El Libro de los Salmos es canónico en el judaísmo (Ketuvim) y el cristianismo (Antiguo Testamento), con su autoridad confirmada por manuscritos antiguos (Qumrán), el Nuevo Testamento y concilios (Hipona, Cartago). La Iglesia Ortodoxa Etíope Tewahedo, sin embargo, tiene un canon más amplio que incluye el Salmo 151 como parte integrante del Salterio, aceptado como Santa Escritura también por las tradiciones Ortodoxa, Siríaca y Armenia, demostrando la diversidad histórica de los cánones bíblicos.
Salmos
Capítulo 73 — Libro Tercero (Salmos 73-89) Salmo de Asaf.
Ciertamente es bueno Dios para con Israel, Para con los limpios de corazón.
En cuanto a mí, casi se deslizaron mis pies; Por poco resbalaron mis pasos.
Porque tuve envidia de los arrogantes, Viendo la prosperidad de los impíos.
Porque no hay congojas para ellos, Pues su cuerpo está sano y robusto.
No pasan trabajos como los otros hombres, Ni son azotados como los demás.
Por tanto, la soberbia les sirve de collar; Violencia les cubre como vestidura.
Los ojos se les saltan de gordura; Logran más que los deseos de su corazón.
Se mofan y hablan con maldad de hacer violencia; Hablan con altanería.
Ponen su boca contra el cielo, Y su lengua recorre la tierra.
Por eso Dios hará volver a su pueblo a este lugar, Y beberán agua en abundancia.
Y dicen: ¿Cómo sabe Dios? ¿Y hay conocimiento en el Altísimo?
He aquí estos impíos, Sin ser turbados del mundo, alcanzaron riquezas.
Verdaderamente en vano he limpiado mi corazón, Y lavado mis manos en inocencia;
Pues he sido azotado todo el día, Y castigado cada mañana.
Si dijera yo: Hablaré como ellos, He aquí, a la generación de tus hijos engañara.
Cuando pensé para saber esto, Fue duro trabajo para mí,
Hasta que entrando en el santuario de Dios, Comprendí el fin de ellos.
Ciertamente los has puesto en deslizaderos; Los precipitas en la destrucción.
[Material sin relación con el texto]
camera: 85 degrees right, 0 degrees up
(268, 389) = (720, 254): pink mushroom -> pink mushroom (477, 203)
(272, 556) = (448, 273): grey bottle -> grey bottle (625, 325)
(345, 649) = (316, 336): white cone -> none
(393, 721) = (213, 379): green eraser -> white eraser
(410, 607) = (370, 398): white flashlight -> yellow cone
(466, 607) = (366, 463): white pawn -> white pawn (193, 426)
¡Cómo han sido asolados en un momento! ¡Acabados, consumidos de terrores!
Como sueño del que despierta, Así, oh Señor, al despertar tú, menospreciarás su apariencia.
Se llenó de amargura mi corazón, Y en sus riñones sentía punzadas.
Tan torpe era yo, que no entendía; Era como una bestia delante de ti.
Con todo, yo siempre estoy contigo; Me tomaste de la mano derecha.
Me has guiado según tu consejo, Y después me recibirás en gloria.
¿A quién tengo yo en los cielos sino a ti? Y fuera de ti nada deseo en la tierra.
Mi carne y mi corazón desfallecen; Mas la roca de mi corazón y mi porción es Dios para siempre.
Porque he aquí, los que se alejan de ti perecerán; Tú destruirás a todo el que de ti se aparta.
Pero en cuanto a mí, el acercarme a Dios es el bien; He puesto en Jehová el Señor mi esperanza, Para contar todas tus obras.